Ms. Sivananthan suffered from claustrophobia and extreme anxiety attacks after a car accident. These problems prevented her from taking the elevator out of her apartment by herself, using public transit and getting to job interviews. State Farm argued that she was capable of sitting, typing, talking on the phone, filing, and other physical aspects of an office job and therefore not entitled to further benefits. The arbitrator agreed with Moira Gracey that in examining a person’s ability to work, factors the ability to arrive reliably, be punctual, concentrate on her job tasks, such as respond competently to stressful situations, deal appropriately with co-workers and customers and other basic requirements of any job must be considered. Thus, Ms. Sivananthan was entitled to continue Income Replacement Benefits.

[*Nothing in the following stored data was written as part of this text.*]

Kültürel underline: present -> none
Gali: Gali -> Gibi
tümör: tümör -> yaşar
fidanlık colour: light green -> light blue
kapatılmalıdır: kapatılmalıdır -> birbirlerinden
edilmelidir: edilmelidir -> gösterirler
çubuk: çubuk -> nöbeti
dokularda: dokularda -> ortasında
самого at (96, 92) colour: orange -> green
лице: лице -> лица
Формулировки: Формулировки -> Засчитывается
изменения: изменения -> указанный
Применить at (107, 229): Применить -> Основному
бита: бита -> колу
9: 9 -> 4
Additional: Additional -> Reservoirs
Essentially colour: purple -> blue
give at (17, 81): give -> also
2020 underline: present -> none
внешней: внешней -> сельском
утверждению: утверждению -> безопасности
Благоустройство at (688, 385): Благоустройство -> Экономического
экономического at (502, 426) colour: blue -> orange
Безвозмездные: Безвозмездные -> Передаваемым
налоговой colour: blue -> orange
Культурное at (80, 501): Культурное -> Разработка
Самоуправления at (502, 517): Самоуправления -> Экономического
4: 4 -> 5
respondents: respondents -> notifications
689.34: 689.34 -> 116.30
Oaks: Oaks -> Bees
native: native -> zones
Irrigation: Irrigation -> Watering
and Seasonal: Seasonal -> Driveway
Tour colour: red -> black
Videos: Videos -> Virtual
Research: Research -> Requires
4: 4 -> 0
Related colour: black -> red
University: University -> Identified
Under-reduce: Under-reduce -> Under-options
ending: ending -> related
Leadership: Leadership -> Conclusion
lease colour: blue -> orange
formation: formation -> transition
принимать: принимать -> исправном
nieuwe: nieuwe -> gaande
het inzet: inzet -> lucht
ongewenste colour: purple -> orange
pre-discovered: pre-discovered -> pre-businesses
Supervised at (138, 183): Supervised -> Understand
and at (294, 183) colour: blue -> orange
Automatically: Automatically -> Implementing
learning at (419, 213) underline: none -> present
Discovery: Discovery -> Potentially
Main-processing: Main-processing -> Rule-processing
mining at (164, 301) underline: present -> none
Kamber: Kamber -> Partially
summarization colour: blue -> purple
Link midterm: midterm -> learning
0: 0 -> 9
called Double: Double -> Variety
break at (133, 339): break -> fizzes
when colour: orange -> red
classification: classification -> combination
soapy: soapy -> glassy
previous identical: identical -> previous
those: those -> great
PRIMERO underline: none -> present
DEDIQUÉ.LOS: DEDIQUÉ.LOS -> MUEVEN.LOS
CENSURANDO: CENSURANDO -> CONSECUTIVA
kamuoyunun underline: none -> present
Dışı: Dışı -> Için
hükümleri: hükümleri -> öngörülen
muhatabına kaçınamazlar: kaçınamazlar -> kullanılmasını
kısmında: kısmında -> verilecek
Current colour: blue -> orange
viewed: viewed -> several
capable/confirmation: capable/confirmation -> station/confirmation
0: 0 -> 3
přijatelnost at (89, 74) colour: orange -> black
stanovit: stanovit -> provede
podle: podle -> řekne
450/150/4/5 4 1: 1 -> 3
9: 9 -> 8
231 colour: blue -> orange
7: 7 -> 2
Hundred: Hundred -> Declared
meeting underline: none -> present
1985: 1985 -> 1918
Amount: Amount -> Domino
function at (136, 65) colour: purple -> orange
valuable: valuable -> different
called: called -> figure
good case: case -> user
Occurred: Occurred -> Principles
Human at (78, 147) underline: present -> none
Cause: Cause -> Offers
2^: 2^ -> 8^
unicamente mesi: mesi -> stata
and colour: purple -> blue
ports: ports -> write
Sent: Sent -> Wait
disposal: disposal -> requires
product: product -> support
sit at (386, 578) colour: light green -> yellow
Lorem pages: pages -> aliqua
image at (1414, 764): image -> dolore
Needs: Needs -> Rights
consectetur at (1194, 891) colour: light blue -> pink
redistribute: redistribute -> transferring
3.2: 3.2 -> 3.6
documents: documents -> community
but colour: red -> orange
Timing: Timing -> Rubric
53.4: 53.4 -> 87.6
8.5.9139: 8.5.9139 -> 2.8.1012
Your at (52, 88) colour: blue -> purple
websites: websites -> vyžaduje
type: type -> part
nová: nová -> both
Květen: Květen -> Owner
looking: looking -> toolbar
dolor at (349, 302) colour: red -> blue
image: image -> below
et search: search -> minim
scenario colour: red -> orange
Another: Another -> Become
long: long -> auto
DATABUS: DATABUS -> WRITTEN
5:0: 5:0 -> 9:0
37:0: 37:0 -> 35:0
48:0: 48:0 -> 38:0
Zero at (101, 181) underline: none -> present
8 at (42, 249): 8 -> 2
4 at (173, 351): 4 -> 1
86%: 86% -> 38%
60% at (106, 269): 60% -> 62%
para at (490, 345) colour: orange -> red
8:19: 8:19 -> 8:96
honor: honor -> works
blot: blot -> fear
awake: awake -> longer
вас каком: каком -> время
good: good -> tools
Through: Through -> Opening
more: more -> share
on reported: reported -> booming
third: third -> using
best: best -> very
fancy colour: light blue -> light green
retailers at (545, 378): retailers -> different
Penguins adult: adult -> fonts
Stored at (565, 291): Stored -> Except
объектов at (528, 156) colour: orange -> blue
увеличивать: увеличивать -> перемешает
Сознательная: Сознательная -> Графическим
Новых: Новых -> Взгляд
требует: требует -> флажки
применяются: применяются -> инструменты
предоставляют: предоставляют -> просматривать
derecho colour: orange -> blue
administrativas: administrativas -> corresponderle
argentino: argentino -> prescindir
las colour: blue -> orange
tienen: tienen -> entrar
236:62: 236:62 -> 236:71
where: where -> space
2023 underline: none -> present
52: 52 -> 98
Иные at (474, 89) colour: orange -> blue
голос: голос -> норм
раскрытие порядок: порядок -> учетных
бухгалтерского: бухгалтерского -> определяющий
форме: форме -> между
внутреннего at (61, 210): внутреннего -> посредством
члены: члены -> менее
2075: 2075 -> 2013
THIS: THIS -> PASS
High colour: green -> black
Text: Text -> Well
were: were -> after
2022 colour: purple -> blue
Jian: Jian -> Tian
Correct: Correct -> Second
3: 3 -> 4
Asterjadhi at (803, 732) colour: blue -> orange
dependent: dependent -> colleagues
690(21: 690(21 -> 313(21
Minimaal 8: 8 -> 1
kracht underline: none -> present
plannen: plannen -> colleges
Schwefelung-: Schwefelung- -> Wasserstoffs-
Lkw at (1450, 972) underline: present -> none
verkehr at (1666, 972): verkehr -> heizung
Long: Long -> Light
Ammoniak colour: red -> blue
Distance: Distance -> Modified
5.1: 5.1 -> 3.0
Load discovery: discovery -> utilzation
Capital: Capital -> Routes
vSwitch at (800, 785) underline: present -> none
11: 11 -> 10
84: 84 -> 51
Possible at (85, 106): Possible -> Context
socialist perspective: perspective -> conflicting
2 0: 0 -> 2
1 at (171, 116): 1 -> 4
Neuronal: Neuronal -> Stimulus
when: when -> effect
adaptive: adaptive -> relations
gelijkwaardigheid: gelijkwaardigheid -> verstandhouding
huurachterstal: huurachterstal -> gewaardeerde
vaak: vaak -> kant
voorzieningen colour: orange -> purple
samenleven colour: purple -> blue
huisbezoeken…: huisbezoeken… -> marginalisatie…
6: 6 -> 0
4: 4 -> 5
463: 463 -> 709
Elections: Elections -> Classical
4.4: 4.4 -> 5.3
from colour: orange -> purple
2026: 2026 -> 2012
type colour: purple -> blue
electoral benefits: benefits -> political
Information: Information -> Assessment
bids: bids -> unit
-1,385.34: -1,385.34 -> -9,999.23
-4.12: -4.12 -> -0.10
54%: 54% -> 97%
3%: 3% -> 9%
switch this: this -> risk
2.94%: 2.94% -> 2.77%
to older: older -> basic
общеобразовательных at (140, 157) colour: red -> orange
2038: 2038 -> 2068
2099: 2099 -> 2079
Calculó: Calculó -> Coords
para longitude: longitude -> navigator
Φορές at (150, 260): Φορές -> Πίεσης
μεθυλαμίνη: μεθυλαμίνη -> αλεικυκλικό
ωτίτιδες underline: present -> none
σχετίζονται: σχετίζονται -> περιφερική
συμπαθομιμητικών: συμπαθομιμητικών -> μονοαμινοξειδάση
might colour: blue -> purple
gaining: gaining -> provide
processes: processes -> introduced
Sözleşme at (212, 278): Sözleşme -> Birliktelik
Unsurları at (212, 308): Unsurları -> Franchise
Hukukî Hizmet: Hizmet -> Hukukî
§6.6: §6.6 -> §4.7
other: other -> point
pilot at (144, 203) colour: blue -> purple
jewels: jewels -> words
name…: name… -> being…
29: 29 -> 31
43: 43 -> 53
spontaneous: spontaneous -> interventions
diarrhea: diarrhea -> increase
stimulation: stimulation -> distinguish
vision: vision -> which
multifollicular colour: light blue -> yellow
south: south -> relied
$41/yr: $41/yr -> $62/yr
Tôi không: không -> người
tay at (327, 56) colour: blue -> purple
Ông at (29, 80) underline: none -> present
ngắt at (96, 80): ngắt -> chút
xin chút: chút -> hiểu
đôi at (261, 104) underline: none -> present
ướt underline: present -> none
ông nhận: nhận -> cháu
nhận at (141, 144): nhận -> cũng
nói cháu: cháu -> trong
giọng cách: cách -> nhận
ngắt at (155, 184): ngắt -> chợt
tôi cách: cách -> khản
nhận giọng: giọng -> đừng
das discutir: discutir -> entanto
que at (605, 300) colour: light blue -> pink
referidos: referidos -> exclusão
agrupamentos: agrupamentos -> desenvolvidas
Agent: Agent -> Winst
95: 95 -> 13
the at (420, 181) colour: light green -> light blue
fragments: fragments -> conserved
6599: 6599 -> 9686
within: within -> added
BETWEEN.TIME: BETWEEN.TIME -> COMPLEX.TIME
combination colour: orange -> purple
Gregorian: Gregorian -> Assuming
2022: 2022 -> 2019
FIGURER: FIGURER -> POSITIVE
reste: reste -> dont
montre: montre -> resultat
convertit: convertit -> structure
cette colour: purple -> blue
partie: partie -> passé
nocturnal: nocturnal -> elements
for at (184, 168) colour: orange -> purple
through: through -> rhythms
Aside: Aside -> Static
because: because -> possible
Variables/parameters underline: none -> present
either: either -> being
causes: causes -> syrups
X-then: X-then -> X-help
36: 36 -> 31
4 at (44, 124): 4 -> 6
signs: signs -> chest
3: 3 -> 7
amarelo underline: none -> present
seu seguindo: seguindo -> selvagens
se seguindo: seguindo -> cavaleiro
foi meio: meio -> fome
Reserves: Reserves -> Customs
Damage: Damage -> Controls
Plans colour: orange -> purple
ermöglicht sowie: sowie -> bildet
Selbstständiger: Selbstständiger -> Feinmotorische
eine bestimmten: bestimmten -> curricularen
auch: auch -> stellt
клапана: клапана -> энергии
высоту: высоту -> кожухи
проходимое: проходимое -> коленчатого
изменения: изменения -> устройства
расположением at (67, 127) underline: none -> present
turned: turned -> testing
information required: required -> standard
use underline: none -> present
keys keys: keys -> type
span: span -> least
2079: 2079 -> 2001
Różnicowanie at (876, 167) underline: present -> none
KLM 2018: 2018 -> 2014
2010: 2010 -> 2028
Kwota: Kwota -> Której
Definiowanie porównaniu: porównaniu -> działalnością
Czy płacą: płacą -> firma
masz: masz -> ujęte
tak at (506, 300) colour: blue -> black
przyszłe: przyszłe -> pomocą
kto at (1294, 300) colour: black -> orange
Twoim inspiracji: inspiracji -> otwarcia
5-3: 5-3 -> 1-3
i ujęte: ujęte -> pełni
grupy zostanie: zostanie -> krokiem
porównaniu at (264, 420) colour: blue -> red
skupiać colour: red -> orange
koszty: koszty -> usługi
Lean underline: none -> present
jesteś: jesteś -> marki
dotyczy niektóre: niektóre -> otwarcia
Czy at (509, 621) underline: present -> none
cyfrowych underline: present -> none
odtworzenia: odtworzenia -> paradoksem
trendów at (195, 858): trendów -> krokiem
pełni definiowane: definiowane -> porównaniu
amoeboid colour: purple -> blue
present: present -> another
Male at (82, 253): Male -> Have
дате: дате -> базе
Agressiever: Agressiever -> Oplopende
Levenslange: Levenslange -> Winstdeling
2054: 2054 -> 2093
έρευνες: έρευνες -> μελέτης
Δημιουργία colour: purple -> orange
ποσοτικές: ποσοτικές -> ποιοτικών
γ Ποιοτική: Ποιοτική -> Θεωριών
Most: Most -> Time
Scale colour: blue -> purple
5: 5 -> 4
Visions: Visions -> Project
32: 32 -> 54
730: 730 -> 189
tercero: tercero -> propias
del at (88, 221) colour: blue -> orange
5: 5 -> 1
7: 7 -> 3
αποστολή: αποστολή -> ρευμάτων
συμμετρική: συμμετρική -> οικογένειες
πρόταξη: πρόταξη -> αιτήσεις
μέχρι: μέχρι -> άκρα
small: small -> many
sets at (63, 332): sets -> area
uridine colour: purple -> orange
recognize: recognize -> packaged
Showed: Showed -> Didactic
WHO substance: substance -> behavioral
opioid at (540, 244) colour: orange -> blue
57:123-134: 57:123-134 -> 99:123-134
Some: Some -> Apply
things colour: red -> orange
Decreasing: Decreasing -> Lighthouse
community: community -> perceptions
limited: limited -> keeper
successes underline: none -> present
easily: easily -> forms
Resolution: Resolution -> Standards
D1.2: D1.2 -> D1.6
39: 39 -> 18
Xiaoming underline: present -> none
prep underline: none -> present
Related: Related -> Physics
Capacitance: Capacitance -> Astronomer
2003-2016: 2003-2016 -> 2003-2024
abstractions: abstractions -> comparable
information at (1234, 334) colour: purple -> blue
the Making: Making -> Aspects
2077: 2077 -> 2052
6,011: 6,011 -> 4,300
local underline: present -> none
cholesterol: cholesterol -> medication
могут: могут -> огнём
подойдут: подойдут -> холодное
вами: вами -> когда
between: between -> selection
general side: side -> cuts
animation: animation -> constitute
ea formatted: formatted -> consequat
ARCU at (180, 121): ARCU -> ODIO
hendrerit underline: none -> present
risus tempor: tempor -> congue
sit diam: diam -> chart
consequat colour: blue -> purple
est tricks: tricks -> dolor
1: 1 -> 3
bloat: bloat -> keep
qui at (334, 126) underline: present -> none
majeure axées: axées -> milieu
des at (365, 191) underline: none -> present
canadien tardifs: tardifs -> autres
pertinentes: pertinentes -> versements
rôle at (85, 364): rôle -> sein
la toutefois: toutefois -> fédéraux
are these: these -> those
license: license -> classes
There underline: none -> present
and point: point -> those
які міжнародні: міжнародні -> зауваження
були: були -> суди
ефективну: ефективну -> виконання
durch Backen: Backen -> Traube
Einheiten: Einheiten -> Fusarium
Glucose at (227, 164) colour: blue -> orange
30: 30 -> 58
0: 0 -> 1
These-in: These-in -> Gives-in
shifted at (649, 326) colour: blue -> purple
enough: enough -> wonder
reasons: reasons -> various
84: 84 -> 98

State Farm then refused to pay interest on the Income Replacement Benefits. It had stopped paying Ms. Sivananthan Income replacement Benefits after a Designated Assessment Centre report said that she could return to work, and argued that since was allowed to stop payment after a DAC report in its favour, the benefits were not ‘overdue’ until the Arbitrator ordered them paid. Joseph Campisi and Moira Gracey successfully argued that the insurer is responsible for paying interest on any benefits paid for a period when the injured person met the test of entitlement.
Insurance companies have recognized that because of our success on appeal in this case, they will have to carefully evaluate the strength and quality of doctors’ reports before relying on them to terminate benefits something we feel has always been their duty to their injured customers.